▸ WORK ORDER
Reproduce the alfuzosin tablet study below starting at "Alfuzosin hydrochloride, a" and ending at "tamsulosin and alfuzosin.", with "benign prostatic hypertrophy" changed to "benign prostatic hyperplasia".

▸ EXCERPTED TEXT
□ □ □

Formulation and in vitro Evaluation of Alfuzosin Extended Release Tablets Using Directly Compressible Eudragit.

The aim of the present study was the determination of formulation factors and the in vitro evaluation of an extended release dosage form of a freely soluble weakly basic drug (alfuzosin hydrochloride). Binary mixer of one hydrophilic polymer (hydroxypropylmethylcellulose) and one directly compressible Eudragit (RS PO) was used in tablets prepared by direct compression. The amounts of both polymers were taken as independent variables for the 3(2) Factorial design. The percent drug releases at 1, 6, 12 and 20 h were selected as responses. The main effect and interaction terms were quantitatively evaluated using mathematical model. Dissolution data were fitted to zero order, first order, and Higuchi's release kinetics to evaluate kinetic data. Both the diffusion and erosion mechanisms were responsible for drug release as shown by the power law. The release of Alfuzosin was prolonged for 20 h by binary mixer indicating the usefulness of the formulations for once daily dosage forms.

Alfuzosin hydrochloride, a selective alpha adrenergic antagonist is used against benign prostatic hypertrophy (BPH)[1-3] in elderly males. The prostate gland of the patients enlarges in BPH and prevents urine flow from bladder which results in urinary retention. The treatments available are surgical removal of excess tissue or drug therapy[4]. Two classes of drugs are used, 5-alpha reductase inhibitors and alpha adrenergic antagonists. The second class includes terazosin, doxazosin, tamsulosin and alfuzosin.

Alfuzosin is freely soluble in water[5-6], and thus readily absorbed after administration. The oral absorption is significantly aided by the presence of food. The dose of immediate release alfuzosin tablet is 2.5 mg thrice daily[7-9]. Recently 10 mg once daily extended release formulation has become available in the market[10] which is more convenient for older patients[11]. Marketed alfuzosin formulation is a three layered Geomatrix tablet that requires special facilities, high cost, more time and complex operation than conventional formulations[12]. An easier directly compressible formulation was reported by Nair et al.[13] which is also followed in the current experiment.

□ □ □

▸ EXCERPTED DATA
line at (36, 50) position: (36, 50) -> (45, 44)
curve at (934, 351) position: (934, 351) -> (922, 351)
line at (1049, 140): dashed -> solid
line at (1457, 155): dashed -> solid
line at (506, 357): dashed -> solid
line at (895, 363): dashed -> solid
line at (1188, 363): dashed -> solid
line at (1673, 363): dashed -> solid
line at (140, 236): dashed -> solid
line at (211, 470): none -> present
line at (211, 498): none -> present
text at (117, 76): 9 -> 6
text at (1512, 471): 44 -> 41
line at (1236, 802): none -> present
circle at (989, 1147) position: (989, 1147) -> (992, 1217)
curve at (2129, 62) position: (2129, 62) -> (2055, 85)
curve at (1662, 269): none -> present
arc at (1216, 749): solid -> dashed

□ □ □

▸ WORKED SOLUTION
Alfuzosin hydrochloride, a selective alpha adrenergic antagonist is used against benign prostatic hyperplasia (BPH)[1-3] in elderly males. The prostate gland of the patients enlarges in BPH and prevents urine flow from bladder which results in urinary retention. The treatments available are surgical removal of excess tissue or drug therapy[4]. Two classes of drugs are used, 5-alpha reductase inhibitors and alpha adrenergic antagonists. The second class includes terazosin, doxazosin, tamsulosin and alfuzosin.